(TASK STATEMENT): The answer must consist of every record, printed exactly as it stands.

(RECORDS SHOWN):
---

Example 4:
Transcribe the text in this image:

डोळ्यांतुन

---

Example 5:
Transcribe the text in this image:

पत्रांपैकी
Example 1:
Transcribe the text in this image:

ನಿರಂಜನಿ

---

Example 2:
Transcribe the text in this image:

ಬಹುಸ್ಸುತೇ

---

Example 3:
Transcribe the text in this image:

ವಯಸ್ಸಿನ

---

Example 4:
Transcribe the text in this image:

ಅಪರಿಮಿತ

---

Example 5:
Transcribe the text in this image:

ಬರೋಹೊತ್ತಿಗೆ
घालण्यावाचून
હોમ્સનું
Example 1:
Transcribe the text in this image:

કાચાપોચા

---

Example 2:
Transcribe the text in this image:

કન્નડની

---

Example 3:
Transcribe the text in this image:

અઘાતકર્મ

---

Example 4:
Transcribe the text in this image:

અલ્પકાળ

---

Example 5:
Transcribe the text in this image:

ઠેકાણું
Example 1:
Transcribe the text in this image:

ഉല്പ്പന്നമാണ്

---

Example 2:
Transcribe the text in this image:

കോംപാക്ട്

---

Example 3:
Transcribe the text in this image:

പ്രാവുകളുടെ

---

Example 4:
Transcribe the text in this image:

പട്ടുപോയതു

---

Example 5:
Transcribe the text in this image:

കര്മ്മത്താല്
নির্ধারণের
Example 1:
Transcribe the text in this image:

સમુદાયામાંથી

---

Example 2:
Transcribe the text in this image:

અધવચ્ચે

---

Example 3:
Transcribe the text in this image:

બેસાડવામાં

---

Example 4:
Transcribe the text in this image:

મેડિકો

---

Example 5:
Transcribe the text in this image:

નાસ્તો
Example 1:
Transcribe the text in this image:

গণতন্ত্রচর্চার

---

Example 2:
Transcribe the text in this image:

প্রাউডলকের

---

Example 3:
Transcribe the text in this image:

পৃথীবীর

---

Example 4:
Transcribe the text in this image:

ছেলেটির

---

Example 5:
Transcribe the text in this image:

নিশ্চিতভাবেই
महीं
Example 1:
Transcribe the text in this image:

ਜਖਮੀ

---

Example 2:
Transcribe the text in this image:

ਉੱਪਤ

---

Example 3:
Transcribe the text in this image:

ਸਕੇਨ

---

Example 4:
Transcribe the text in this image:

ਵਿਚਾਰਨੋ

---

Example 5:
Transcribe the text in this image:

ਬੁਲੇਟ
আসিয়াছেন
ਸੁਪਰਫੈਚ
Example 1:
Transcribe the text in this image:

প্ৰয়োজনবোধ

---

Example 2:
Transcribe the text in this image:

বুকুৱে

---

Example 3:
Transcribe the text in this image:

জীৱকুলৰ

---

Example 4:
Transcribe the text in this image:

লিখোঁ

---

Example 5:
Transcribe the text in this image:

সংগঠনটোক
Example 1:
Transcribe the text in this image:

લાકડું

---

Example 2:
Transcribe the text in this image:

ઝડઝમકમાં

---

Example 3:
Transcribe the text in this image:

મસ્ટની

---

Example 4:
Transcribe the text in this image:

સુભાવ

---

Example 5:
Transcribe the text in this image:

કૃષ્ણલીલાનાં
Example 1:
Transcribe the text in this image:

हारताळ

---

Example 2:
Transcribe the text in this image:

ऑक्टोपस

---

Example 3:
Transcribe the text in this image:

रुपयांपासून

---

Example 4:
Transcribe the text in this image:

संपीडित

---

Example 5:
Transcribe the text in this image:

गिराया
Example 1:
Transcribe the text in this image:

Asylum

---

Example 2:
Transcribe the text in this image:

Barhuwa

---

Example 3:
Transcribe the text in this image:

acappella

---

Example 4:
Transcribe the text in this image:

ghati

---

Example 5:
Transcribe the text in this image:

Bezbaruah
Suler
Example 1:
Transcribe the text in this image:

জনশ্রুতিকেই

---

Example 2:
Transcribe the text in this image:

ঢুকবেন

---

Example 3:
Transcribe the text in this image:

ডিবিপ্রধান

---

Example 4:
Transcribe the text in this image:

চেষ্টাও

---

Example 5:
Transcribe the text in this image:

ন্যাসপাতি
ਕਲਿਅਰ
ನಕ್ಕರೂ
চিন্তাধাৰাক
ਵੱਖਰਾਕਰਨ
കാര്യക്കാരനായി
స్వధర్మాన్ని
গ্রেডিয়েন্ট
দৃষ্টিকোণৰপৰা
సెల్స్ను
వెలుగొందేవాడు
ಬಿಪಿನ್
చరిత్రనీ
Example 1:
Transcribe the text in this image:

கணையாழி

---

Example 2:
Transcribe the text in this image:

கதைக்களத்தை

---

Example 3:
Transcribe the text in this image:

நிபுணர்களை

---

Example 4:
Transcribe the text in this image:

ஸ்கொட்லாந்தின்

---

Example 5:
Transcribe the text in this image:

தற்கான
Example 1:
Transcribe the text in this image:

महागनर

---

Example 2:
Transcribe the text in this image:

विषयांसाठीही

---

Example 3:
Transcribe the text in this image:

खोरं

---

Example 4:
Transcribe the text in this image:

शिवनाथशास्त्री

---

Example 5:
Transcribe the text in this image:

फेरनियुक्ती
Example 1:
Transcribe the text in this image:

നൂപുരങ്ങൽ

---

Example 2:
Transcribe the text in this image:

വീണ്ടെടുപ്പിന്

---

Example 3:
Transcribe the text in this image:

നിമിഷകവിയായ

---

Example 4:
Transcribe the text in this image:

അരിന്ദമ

(OUTPUT FOR THIS EXERCISE):
---

Example 4:
Transcribe the text in this image:

डोळ्यांतुन

---

Example 5:
Transcribe the text in this image:

पत्रांपैकी
Example 1:
Transcribe the text in this image:

ನಿರಂಜನಿ

---

Example 2:
Transcribe the text in this image:

ಬಹುಸ್ಸುತೇ

---

Example 3:
Transcribe the text in this image:

ವಯಸ್ಸಿನ

---

Example 4:
Transcribe the text in this image:

ಅಪರಿಮಿತ

---

Example 5:
Transcribe the text in this image:

ಬರೋಹೊತ್ತಿಗೆ
घालण्यावाचून
હોમ્સનું
Example 1:
Transcribe the text in this image:

કાચાપોચા

---

Example 2:
Transcribe the text in this image:

કન્નડની

---

Example 3:
Transcribe the text in this image:

અઘાતકર્મ

---

Example 4:
Transcribe the text in this image:

અલ્પકાળ

---

Example 5:
Transcribe the text in this image:

ઠેકાણું
Example 1:
Transcribe the text in this image:

ഉല്പ്പന്നമാണ്

---

Example 2:
Transcribe the text in this image:

കോംപാക്ട്

---

Example 3:
Transcribe the text in this image:

പ്രാവുകളുടെ

---

Example 4:
Transcribe the text in this image:

പട്ടുപോയതു

---

Example 5:
Transcribe the text in this image:

കര്മ്മത്താല്
নির্ধারণের
Example 1:
Transcribe the text in this image:

સમુદાયામાંથી

---

Example 2:
Transcribe the text in this image:

અધવચ્ચે

---

Example 3:
Transcribe the text in this image:

બેસાડવામાં

---

Example 4:
Transcribe the text in this image:

મેડિકો

---

Example 5:
Transcribe the text in this image:

નાસ્તો
Example 1:
Transcribe the text in this image:

গণতন্ত্রচর্চার

---

Example 2:
Transcribe the text in this image:

প্রাউডলকের

---

Example 3:
Transcribe the text in this image:

পৃথীবীর

---

Example 4:
Transcribe the text in this image:

ছেলেটির

---

Example 5:
Transcribe the text in this image:

নিশ্চিতভাবেই
महीं
Example 1:
Transcribe the text in this image:

ਜਖਮੀ

---

Example 2:
Transcribe the text in this image:

ਉੱਪਤ

---

Example 3:
Transcribe the text in this image:

ਸਕੇਨ

---

Example 4:
Transcribe the text in this image:

ਵਿਚਾਰਨੋ

---

Example 5:
Transcribe the text in this image:

ਬੁਲੇਟ
আসিয়াছেন
ਸੁਪਰਫੈਚ
Example 1:
Transcribe the text in this image:

প্ৰয়োজনবোধ

---

Example 2:
Transcribe the text in this image:

বুকুৱে

---

Example 3:
Transcribe the text in this image:

জীৱকুলৰ

---

Example 4:
Transcribe the text in this image:

লিখোঁ

---

Example 5:
Transcribe the text in this image:

সংগঠনটোক
Example 1:
Transcribe the text in this image:

લાકડું

---

Example 2:
Transcribe the text in this image:

ઝડઝમકમાં

---

Example 3:
Transcribe the text in this image:

મસ્ટની

---

Example 4:
Transcribe the text in this image:

સુભાવ

---

Example 5:
Transcribe the text in this image:

કૃષ્ણલીલાનાં
Example 1:
Transcribe the text in this image:

हारताळ

---

Example 2:
Transcribe the text in this image:

ऑक्टोपस

---

Example 3:
Transcribe the text in this image:

रुपयांपासून

---

Example 4:
Transcribe the text in this image:

संपीडित

---

Example 5:
Transcribe the text in this image:

गिराया
Example 1:
Transcribe the text in this image:

Asylum

---

Example 2:
Transcribe the text in this image:

Barhuwa

---

Example 3:
Transcribe the text in this image:

acappella

---

Example 4:
Transcribe the text in this image:

ghati

---

Example 5:
Transcribe the text in this image:

Bezbaruah
Suler
Example 1:
Transcribe the text in this image:

জনশ্রুতিকেই

---

Example 2:
Transcribe the text in this image:

ঢুকবেন

---

Example 3:
Transcribe the text in this image:

ডিবিপ্রধান

---

Example 4:
Transcribe the text in this image:

চেষ্টাও

---

Example 5:
Transcribe the text in this image:

ন্যাসপাতি
ਕਲਿਅਰ
ನಕ್ಕರೂ
চিন্তাধাৰাক
ਵੱਖਰਾਕਰਨ
കാര്യക്കാരനായി
స్వధర్మాన్ని
গ্রেডিয়েন্ট
দৃষ্টিকোণৰপৰা
సెల్స్ను
వెలుగొందేవాడు
ಬಿಪಿನ್
చరిత్రనీ
Example 1:
Transcribe the text in this image:

கணையாழி

---

Example 2:
Transcribe the text in this image:

கதைக்களத்தை

---

Example 3:
Transcribe the text in this image:

நிபுணர்களை

---

Example 4:
Transcribe the text in this image:

ஸ்கொட்லாந்தின்

---

Example 5:
Transcribe the text in this image:

தற்கான
Example 1:
Transcribe the text in this image:

महागनर

---

Example 2:
Transcribe the text in this image:

विषयांसाठीही

---

Example 3:
Transcribe the text in this image:

खोरं

---

Example 4:
Transcribe the text in this image:

शिवनाथशास्त्री

---

Example 5:
Transcribe the text in this image:

फेरनियुक्ती
Example 1:
Transcribe the text in this image:

നൂപുരങ്ങൽ

---

Example 2:
Transcribe the text in this image:

വീണ്ടെടുപ്പിന്

---

Example 3:
Transcribe the text in this image:

നിമിഷകവിയായ

---

Example 4:
Transcribe the text in this image:

അരിന്ദമ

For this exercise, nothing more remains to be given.